Ongoing management of any smoke inhalation injury will be necessary using vigorous pulmonary toilet to avoid airway plugging and hypoxia. Nutritional support should begin as early as possible in the postburn period to maximize wound healing and minimize immune deficiency. Patients with moderate body burns may be able to meet nutritional needs by voluntary oral intake. Patients with large burns invariably require calorie and protein supplementation to reach a goal of 30 cal/kg body weight for calories and 1.5 g/kg body weight for protein. This can usually be accomplished by administering a formula diet through a small feeding tube. Parenteral nutrition is also occasionally required, but the intestinal route is preferred if needs can be met this way. Early restoration of gut function will also decrease gut bacterial translocation and endotoxin leak.
Vitamins A, E, and C and zinc should be given until the burn wound is closed. Low-dose heparin therapy may be beneficial, as with other immobilized patients with soft tissue injury.
In the management of superficial partial or second-degree burns, one must provide as aseptic an environment as possible to prevent infection. However, superficial burns generally do not require the use of topical antibiotics. Occlusive dressings are used to minimize exposure to air, increase the rate of reepithelialization, and decrease pain. The exception is the face, which can be treated open with an antibacterial ointment. If there is no infection, burns will heal spontaneously.
The goals in managing deep partial-thickness or full-thickness (third-degree) burns are to prevent invasive infection (ie, burn wound sepsis), to remove dead tissue, and to cover the wound with skin or skin substitutes as soon as possible.
All topical antibiotics retard wound healing to some degree and therefore should be used only on deep second- or third-degree burns or wounds, which have a high risk of infection.
Topical agents have definitely advanced the care of burn patients. Although burn wound sepsis is still a major problem, the incidence is lower and the death rate has been markedly reduced, particularly in burns of less than 50% of body surface area. A silver-containing product is the treatment of choice because silver has superior antimicrobial properties. Silver sulfadiazine is the most widely used preparation. Mafenide, silver nitrate, povidone-iodine, and gentamicin ointments are also used. Silver release dressings are now very popular. A secondary dressing is placed over the silver release dressing to retain heat and optimize the wound environment.
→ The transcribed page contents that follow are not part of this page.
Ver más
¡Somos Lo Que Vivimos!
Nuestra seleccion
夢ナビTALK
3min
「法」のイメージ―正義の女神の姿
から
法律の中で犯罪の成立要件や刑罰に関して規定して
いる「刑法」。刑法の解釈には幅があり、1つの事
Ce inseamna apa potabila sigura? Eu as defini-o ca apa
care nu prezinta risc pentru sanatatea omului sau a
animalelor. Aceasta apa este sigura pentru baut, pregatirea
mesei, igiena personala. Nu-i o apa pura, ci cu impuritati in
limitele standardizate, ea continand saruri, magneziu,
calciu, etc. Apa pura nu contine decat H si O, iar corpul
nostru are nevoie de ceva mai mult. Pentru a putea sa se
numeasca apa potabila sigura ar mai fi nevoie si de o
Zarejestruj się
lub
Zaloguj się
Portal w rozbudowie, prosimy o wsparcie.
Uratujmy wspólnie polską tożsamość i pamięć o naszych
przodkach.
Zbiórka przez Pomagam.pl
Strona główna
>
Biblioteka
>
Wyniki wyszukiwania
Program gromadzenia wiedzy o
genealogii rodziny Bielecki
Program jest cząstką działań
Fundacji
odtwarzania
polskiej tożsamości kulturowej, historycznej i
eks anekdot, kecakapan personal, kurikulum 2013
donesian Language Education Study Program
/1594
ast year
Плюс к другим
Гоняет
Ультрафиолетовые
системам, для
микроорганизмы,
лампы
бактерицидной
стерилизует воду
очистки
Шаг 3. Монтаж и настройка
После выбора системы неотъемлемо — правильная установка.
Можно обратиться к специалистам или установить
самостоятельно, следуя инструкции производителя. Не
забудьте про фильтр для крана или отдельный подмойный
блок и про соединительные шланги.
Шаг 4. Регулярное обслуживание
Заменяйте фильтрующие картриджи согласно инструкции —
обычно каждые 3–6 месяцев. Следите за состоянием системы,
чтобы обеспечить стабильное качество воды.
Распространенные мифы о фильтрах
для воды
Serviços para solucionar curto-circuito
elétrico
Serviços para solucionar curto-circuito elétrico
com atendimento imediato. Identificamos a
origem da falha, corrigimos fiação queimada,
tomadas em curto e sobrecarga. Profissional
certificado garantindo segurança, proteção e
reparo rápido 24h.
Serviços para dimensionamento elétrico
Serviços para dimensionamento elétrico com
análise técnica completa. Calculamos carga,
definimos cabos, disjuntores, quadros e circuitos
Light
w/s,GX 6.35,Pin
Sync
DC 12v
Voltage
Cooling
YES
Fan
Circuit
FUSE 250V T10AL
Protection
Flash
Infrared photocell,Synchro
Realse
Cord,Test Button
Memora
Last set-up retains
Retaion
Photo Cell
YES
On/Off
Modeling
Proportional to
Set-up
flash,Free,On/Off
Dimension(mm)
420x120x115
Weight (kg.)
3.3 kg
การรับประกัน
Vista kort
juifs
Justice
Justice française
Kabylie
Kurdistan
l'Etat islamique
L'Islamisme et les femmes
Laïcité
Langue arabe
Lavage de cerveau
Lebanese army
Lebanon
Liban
Silver sulfadiazine, a cream that is effective against a wide spectrum of gram-positive and gram-negative organisms, is only moderately effective in penetrating the burn eschar. A transient leukopenia secondary to bone marrow suppression often occurs with the use of silver sulfadiazine in large burns, but the process is usually self-limiting, and the agent does not have to be discontinued.
Silver release dressings are available in a slow-release form that release silver ions for several days, decreasing dressing changes and improving patient comfort.